◆ Action item
Line count for "pixels": tally the lines of the records below that contain it, and give only that number.

===

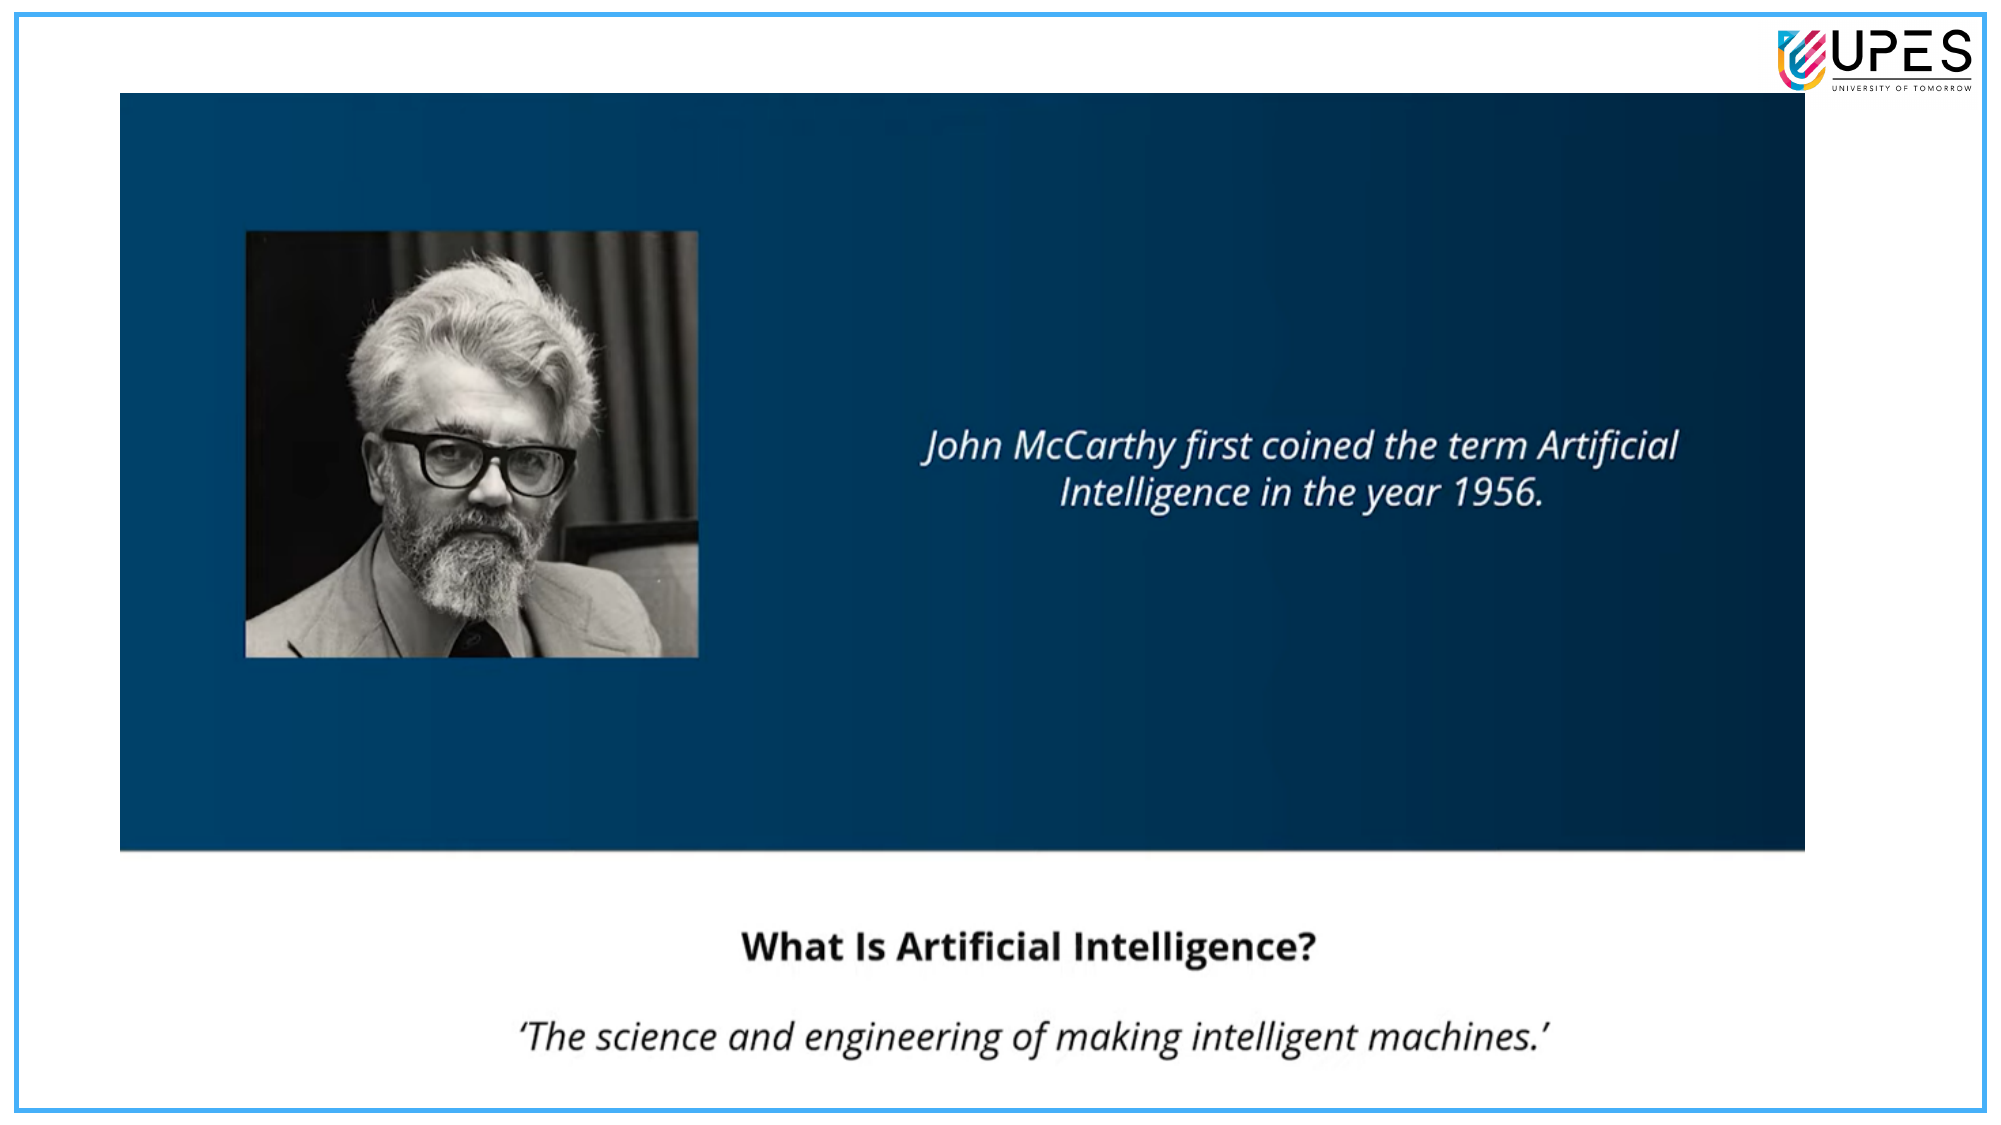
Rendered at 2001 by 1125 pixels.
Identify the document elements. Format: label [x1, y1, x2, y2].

picture [120, 20, 1978, 1098]
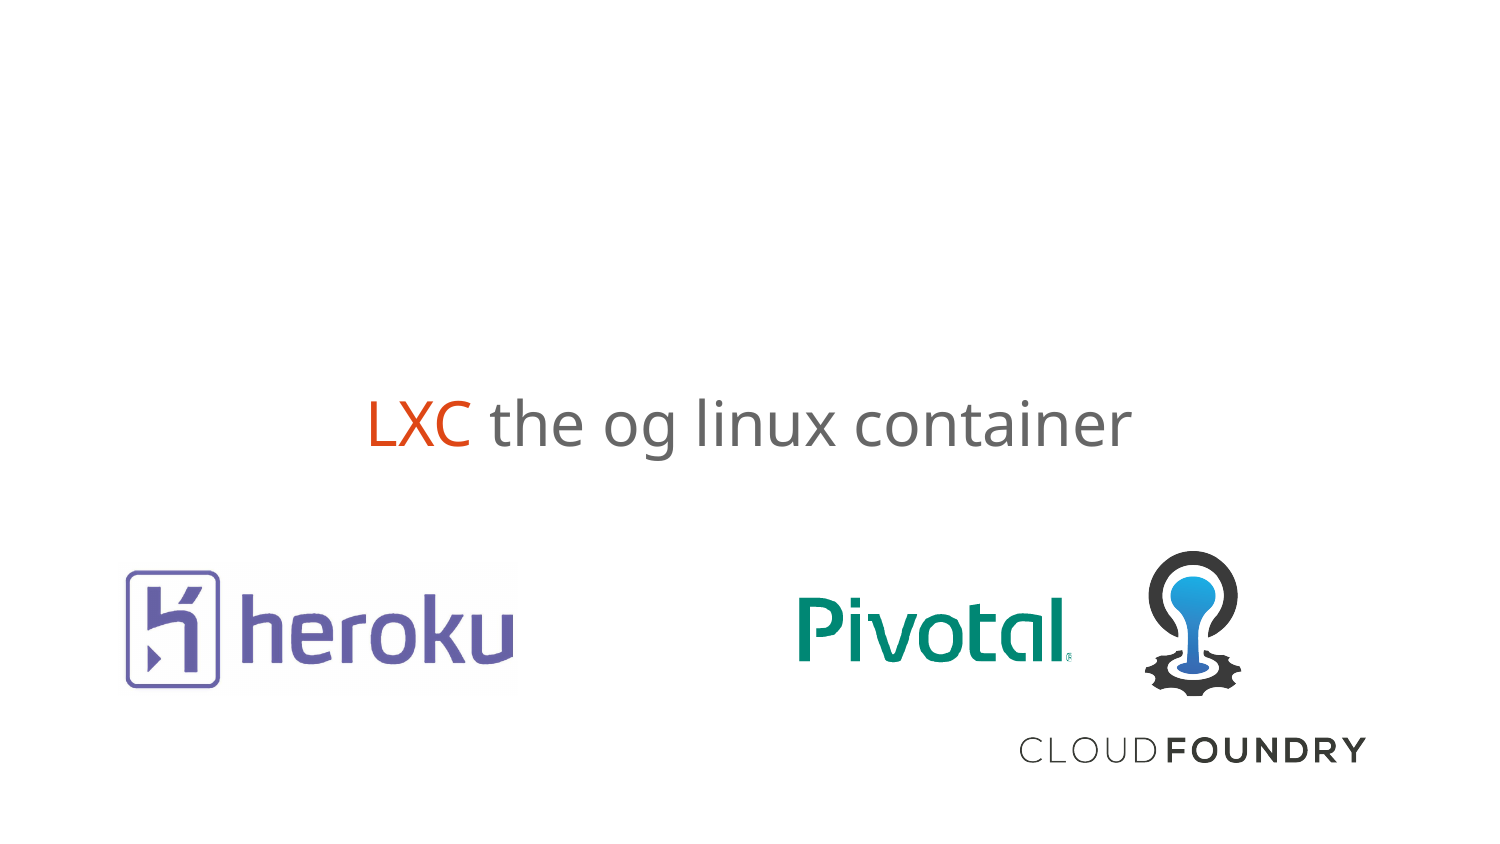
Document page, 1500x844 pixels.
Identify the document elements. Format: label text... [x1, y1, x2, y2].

picture [118, 561, 519, 696]
title LXC the og linux container [112, 326, 1388, 517]
picture [789, 551, 1366, 763]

===

◆ Answer box
2